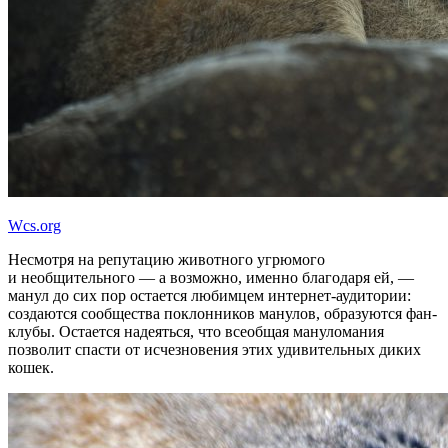
Wcs.org
Несмотря на репутацию животного угрюмого
и необщительного — а возможно, именно благодаря ей, —
манул до сих пор остается любимцем интернет-аудитории:
создаются сообщества поклонников манулов, образуются фан-
клубы. Остается надеяться, что всеобщая мануломания
позволит спасти от исчезновения этих удивительных диких
кошек.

:: WORK INSTRUCTION ::
Rewrite the text of the records, replacing "удивительных" with "редких" and leaving all else unchanged. Omit the pictures from the answer.

:: PROBLEM SOLUTION ::
Wcs.org
Несмотря на репутацию животного угрюмого
и необщительного — а возможно, именно благодаря ей, —
манул до сих пор остается любимцем интернет-аудитории:
создаются сообщества поклонников манулов, образуются фан-
клубы. Остается надеяться, что всеобщая мануломания
позволит спасти от исчезновения этих редких диких
кошек.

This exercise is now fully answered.